JAK1
JAK1
Overview
JAK1 (Janus kinase 1) is a non-receptor tyrosine kinase that functions as a key signaling component downstream of multiple cytokine receptors. As part of the Janus kinase family, JAK1 helps transmit extracellular signals to intracellular pathways that regulate immune activation, inflammation, cell survival, proliferation, and differentiation. Because of this central role, JAK1 is an important biological node in immune-mediated disease and cancer biology.
In biomedical research and therapeutics, JAK1 is frequently studied as a drug target rather than as a structural protein alone. Selective JAK1 inhibition is used to modulate inflammatory signaling, and broader JAK1/2 inhibition has been investigated in interferon-driven disorders. Recent studies also suggest that altered JAK1 activity can influence tumor cell behavior, including cell-cycle progression, radioresistance, and cell death pathways. These findings place JAK1 at the intersection of immunology, dermatology, rare disease research, and oncology.
Focus of Latest Publications
Recent publications have focused on JAK1 as a therapeutic target across inflammatory disease, cancer, and interferon-mediated disorders. In atopic dermatitis, abrocitinib was highlighted as an oral JAK1 inhibitor with real-world interest in dose optimization, and a separate preclinical study explored a microneedle-based dual delivery platform combining JAK1 silencing by CRISPR-CasRx with EGCG-lactoferrin nanoparticles. In the mouse model of atopic dermatitis, this combined approach reduced dermatitis severity, epidermal thickening, mast cell infiltration, inflammatory cytokines, serum TSLP and IgE, and oxidative DNA damage, while suppressing JAK1 expression and activating the nuclear factor erythroid 2-related factor 2/HO-1 antioxidant pathway.
JAK1 inhibition was also reported in a clinical case of progressive alopecia areata arising during TNF-α inhibition, where improvement followed initiation of selective JAK1 inhibition after intralesional corticosteroid failure.
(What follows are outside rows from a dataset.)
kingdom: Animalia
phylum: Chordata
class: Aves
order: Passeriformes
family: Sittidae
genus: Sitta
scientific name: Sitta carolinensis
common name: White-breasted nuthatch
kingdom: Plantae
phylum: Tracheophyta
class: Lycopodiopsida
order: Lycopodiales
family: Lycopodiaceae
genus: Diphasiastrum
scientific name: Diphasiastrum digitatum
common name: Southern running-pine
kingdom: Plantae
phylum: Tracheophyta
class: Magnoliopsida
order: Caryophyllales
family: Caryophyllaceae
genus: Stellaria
In broader immune-mediated disease, a multicenter retrospective study evaluated JAK1/2 inhibitors, including baricitinib and ruxolitinib, in AGS gene-related interferonopathies. Treatment was associated with improvement in immunological and dermatological manifestations, but neurological benefit was limited and heterogeneous, with better responses in patients with milder phenotypes and earlier treatment initiation; adverse events were rare and mild.
In oncology, JAK1 emerged as a mechanistic node in hepatocellular carcinoma and head and neck squamous cell carcinoma. Saquinavir was shown to induce pyroptosis in HCC by targeting OTUD5, promoting ubiquitin-proteasome-mediated degradation of JAK1, and activating the caspase-3-GSDME axis; the drug also disrupted glucose metabolism and increased reactive oxygen species, and its combination with sorafenib showed synergistic antitumor activity. In HNSCC, CRISPR-Cas9 screening identified loss of JAK1 as a driver of radioresistance, with JAK1 knockout or abrocitinib delaying radiation-induced mitotic catastrophe, prolonging G2-M arrest, and reducing micronuclei formation; these effects were linked to reduced activation of polo-like kinase 1 and Aurora kinase A. The study further showed that KIF18A inhibition could counteract this protective cell-cycle arrest and enhance radiosensitivity.